- _Problem details_
Could you repeat, exactly and with no pictures, only the lines from the start of the records through the line containing "Figure 8. Transmitted"?

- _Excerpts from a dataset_
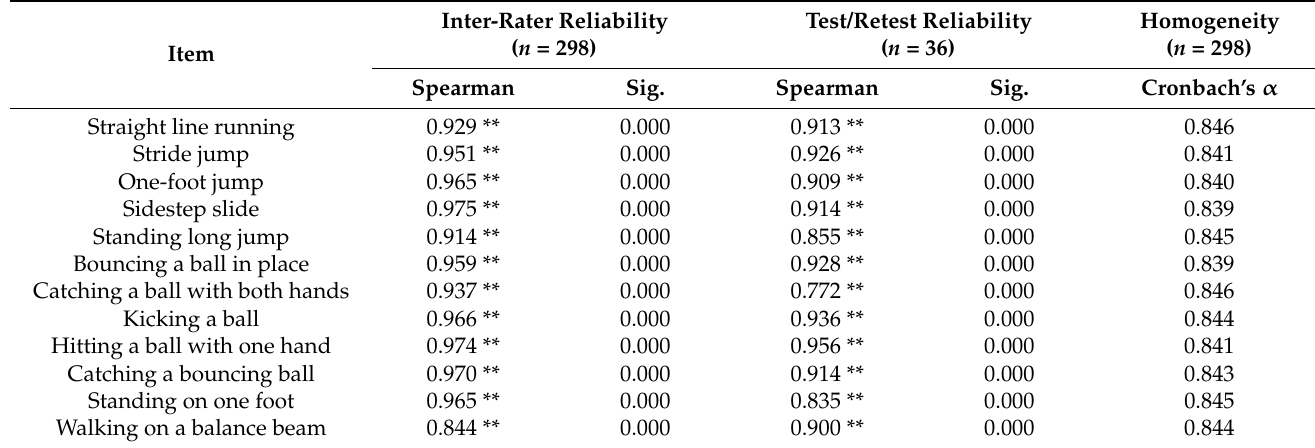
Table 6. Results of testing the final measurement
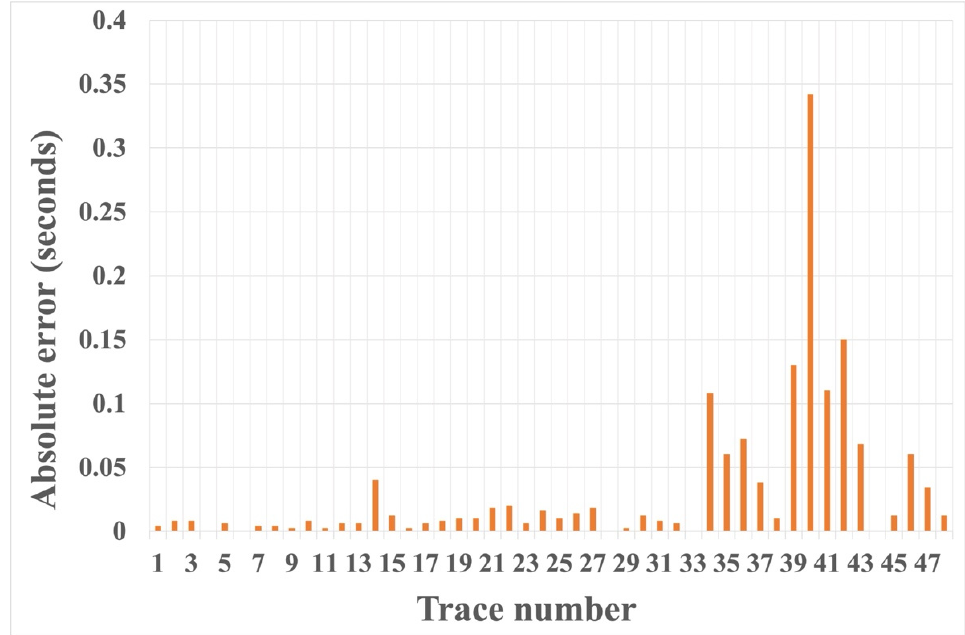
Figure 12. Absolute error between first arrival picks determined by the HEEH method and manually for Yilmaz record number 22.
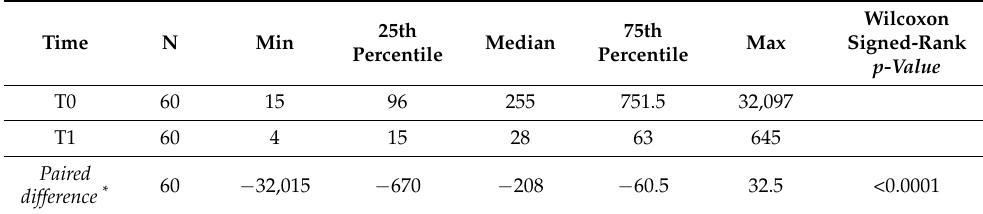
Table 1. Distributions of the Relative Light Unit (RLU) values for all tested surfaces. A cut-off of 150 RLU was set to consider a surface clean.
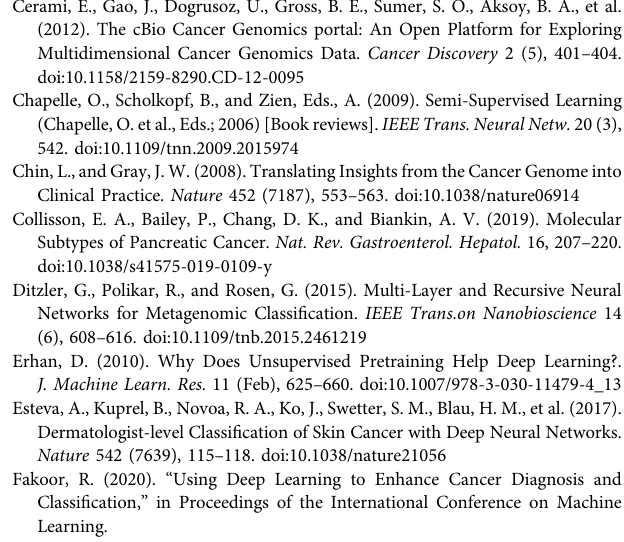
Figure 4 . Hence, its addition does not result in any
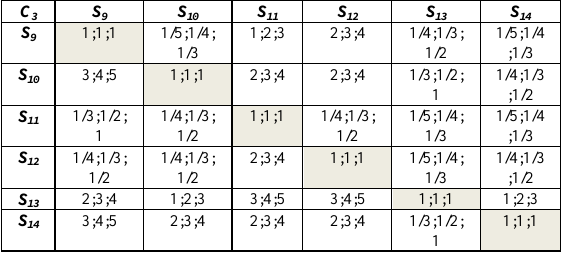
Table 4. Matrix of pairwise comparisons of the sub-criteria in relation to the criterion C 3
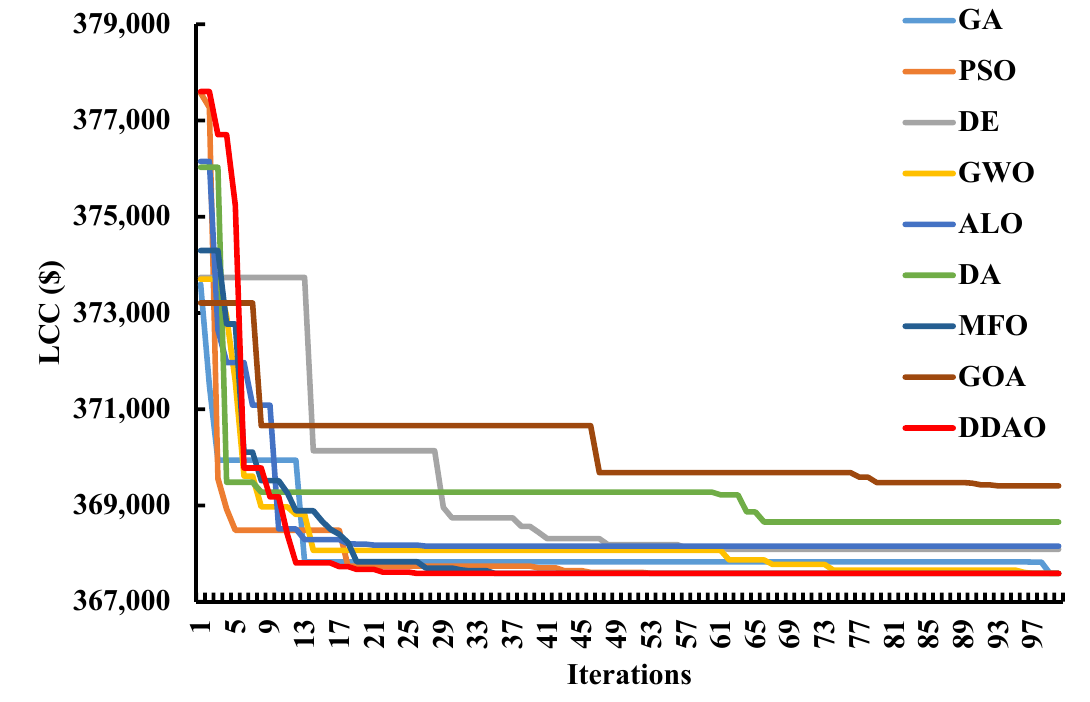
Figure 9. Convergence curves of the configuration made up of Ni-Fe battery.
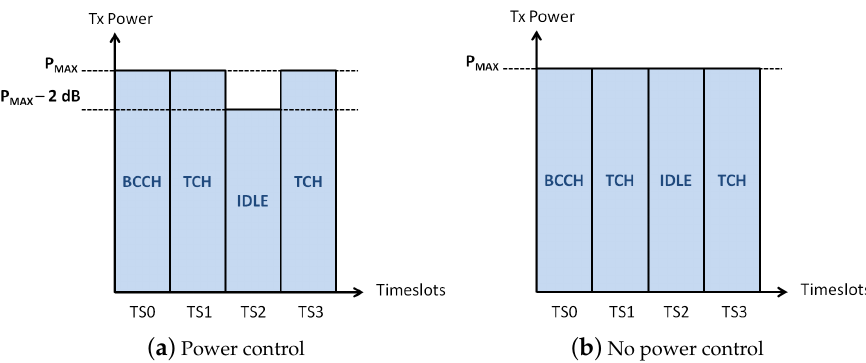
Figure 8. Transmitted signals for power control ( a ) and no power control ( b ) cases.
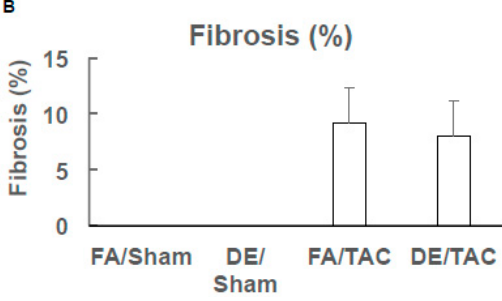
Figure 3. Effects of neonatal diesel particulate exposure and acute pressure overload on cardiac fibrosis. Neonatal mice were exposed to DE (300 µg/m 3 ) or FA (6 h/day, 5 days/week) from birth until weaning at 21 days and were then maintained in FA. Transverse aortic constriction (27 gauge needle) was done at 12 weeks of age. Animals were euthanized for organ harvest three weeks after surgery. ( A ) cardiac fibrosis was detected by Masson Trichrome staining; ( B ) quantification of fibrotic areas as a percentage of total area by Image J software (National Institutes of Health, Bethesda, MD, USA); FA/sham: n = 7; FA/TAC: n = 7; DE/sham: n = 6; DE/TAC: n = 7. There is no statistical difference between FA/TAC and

- _Exercise answer_
Table 6. Results of testing the final measurement
Figure 12. Absolute error between first arrival picks determined by the HEEH method and manually for Yilmaz record number 22.
Table 1. Distributions of the Relative Light Unit (RLU) values for all tested surfaces. A cut-off of 150 RLU was set to consider a surface clean.
Figure 4 . Hence, its addition does not result in any
Table 4. Matrix of pairwise comparisons of the sub-criteria in relation to the criterion C 3
Figure 9. Convergence curves of the configuration made up of Ni-Fe battery.
Figure 8. Transmitted signals for power control ( a ) and no power control ( b ) cases.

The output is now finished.